To Write Like Shakespear

15 April 1999, 840 words

After struggling through 139 pages of Beloved by Toni Morrison, I have decided to give up. I have no idea what the book is about, what the characters are like or even what the story really is. Given the many praises which have been heaped on this novel, I can only conclude that I am not competent enough intellectually to understand it. I'll try again in a few years, when my brain is a little more developed.

The attempt wasn't a total waste, though, because I had a rather interesting insight when I realized I wasn't going to make it through the book. It occurred to me that everyone who reads Morrison can have only two motives for doing so: pleasure or ego. After all, only a reader with a sophisticated literary intellect and highly developed sensibilities would be able to understand and appreciate Morrison. And a reader who already has such attributes can get no moral benefit, and probably very few useful insights, from Morrison. Thus, they must be reading her for pleasure. If not, then they must be reading her for egotistical reasons - i.e. to let other people know that they are superior enough to read and appreciate a difficult writer like Morrison.

V.S. Naipaul once remarked that he was "the kind of writer people think other people are reading." That motive, I suspect, is responsible for three-quarters of the sales of literary novels. It is only the tiny minority who read highly literary novels for pleasure. And such persons would rarely admit that pleasure is their sole motive. After all, the most scathing criticism literary critics level at popular novels, such as those of Stephen King or Sidney Sheldon or Barbara Taylor Bradford, is that people read such books "merely" for pleasure. And nobody would ever admit that they read certain authors in order to be fashionable (i.e. elitist.) But that is why the books which receive the highest praise from literary critics are usually books which are quite incomprehensible.
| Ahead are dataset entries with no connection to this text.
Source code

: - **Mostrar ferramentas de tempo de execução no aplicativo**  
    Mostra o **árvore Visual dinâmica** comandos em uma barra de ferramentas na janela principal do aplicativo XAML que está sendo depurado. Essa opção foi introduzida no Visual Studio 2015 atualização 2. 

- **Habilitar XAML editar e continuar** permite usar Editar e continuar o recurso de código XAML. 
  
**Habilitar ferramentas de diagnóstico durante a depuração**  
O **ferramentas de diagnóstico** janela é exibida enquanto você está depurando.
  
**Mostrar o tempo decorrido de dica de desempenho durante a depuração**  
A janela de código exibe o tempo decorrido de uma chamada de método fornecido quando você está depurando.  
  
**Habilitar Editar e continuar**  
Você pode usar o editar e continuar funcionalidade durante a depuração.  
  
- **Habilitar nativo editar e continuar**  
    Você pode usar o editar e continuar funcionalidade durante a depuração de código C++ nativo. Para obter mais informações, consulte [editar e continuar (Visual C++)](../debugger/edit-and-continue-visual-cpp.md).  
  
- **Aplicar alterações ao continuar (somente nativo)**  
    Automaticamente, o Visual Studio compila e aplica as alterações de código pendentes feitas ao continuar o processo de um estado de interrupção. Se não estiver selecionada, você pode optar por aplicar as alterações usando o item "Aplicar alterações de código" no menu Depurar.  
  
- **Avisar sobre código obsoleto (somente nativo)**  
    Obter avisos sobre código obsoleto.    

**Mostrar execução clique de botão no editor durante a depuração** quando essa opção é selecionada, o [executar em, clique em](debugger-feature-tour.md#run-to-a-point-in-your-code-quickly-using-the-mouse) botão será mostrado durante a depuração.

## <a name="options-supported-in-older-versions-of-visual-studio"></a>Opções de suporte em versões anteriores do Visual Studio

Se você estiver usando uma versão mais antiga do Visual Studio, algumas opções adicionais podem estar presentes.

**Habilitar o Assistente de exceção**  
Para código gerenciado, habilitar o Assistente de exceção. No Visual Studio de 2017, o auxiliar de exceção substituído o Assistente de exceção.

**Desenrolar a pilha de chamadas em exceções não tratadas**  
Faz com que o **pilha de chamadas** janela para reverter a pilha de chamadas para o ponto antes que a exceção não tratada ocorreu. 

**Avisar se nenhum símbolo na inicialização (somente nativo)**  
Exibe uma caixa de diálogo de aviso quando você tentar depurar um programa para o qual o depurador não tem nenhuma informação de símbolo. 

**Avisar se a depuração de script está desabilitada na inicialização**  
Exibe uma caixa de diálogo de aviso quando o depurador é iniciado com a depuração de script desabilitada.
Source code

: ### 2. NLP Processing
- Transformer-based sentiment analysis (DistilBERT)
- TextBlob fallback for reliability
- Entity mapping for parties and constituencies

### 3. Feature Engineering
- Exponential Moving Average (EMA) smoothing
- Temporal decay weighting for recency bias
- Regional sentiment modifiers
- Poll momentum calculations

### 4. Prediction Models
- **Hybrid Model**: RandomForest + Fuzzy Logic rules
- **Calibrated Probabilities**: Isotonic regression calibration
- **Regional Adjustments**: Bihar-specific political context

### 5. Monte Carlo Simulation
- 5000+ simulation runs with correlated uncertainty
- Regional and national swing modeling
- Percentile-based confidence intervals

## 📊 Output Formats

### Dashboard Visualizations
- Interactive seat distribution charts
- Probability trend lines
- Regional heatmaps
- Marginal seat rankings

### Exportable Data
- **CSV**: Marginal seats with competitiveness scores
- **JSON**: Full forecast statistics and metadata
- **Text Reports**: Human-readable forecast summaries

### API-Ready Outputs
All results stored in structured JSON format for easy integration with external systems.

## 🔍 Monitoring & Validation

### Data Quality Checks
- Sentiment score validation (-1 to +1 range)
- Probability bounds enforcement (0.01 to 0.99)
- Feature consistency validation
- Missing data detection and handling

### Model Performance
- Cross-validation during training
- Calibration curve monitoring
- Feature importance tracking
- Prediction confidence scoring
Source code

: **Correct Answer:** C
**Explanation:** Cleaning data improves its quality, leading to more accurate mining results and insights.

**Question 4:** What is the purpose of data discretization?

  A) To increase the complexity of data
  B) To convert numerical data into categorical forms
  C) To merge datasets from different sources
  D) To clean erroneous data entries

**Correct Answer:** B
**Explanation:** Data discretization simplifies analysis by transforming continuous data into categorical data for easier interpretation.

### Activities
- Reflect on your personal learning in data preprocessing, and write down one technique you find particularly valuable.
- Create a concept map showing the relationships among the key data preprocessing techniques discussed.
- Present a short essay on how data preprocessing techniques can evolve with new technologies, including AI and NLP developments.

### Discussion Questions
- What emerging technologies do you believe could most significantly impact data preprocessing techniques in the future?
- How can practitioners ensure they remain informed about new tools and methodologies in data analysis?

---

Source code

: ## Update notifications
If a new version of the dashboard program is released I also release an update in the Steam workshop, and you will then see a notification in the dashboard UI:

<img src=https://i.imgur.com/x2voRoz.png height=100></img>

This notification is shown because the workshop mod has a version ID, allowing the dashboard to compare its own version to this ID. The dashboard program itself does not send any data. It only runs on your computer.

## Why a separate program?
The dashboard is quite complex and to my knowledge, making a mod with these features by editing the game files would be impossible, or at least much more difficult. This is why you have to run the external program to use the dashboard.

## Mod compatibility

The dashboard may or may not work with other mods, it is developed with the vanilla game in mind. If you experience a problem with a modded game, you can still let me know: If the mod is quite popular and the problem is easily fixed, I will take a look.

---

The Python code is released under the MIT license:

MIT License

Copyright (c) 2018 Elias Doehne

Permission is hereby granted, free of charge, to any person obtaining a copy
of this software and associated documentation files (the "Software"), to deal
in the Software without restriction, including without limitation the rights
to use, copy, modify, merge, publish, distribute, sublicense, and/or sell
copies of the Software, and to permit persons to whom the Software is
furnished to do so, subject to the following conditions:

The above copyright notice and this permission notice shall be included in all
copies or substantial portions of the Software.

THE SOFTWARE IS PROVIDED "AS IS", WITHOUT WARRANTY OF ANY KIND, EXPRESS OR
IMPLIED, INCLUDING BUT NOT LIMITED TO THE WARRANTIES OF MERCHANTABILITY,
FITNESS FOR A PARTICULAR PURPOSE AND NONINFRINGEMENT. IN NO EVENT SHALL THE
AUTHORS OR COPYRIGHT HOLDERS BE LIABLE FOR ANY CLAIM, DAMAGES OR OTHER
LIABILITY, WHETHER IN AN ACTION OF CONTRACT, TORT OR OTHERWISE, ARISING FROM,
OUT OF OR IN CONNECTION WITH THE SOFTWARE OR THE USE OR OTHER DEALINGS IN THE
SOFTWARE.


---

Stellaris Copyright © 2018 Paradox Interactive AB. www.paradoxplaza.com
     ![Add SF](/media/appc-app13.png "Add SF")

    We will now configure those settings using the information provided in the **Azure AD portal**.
The novelist and critic Arnold Bennett, writing in the earlier half of this century, bluntly explained the reason for this: "Nearly all bookish people are snobs, and especially the more enlightened among them. They are apt to assume that if a writer has immense circulation, if he enjoyed by plain persons....he cannot possibly be worth reading."

The best argument I know to show up the fallacy of this kind of thinking is the man generally considered the greatest writer of all: old Willie Shakespeare himself. The Bard's works are now also elitist, but in his time he was actually the most popular playwright of his day (and was accordingly criticized for his sloppy technique, or just ignored, by the contemporary critics). Even more interestingly, Shakespeare's plays were often politically risky: dramas such as Henry IV, Macbeth, King Lear and Hamlet dealt with questions of leadership in a time when absolute monarchy, although getting shaky, was still the rule. (Had the Trinidad Theatre Workshop taken a page out of Shakespeare, instead of just staging his works, they might not now be looking for a home.) Charles Dickens's novels, which were serialized in the newspapers, were so popular that people used to rush the docks when a new installment arrived (resulting in several drownings when people fell off.) Early American novelists were criticized for writing "children's tales" - among their number are Mark Twain, Herman Melville and Edgar Allan Poe.

These great writers are not exceptions to the rule. History shows that the works of art which survive the test of time are, more often than not, works which were quite popular in their day. That is why I think few of the Caribbean novels now praised so highly will be read a hundred years from now: not The Dragon Can't Dance, not A Castle in My Skin, and certainly not Palace of the Peacock. The problem with our novelists is that, perhaps because of intellectual insecurity, nearly all of them have written books which catered to the elitist standards of the metropole. They felt, perhaps correctly, that this was the only way to win critical acclaim. Only three of our Golden Age writers - Michael Anthony, Sam Selvon and V.S. Naipaul - were able to combine literary excellence with the nuts-and-bolts of good story-telling and realistic characterisation (and Naipaul was already losing his story-telling gift in fiction by The Mimic Men.) The result was that West Indian novels have remained the purview of a small intellectual elite who, for the most part, have little social and no political clout. Thus, despite what our academics believe (or say they believe) the ideas of our novelists have had little effect on the psyche, the nous if you will, of the West Indian people. There are only two ways that will change: if the average reader becomes sophisticated enough to understand writers like Toni Morrison; or if our future novelists follow the example of Shakespeare and write well for the people in pit.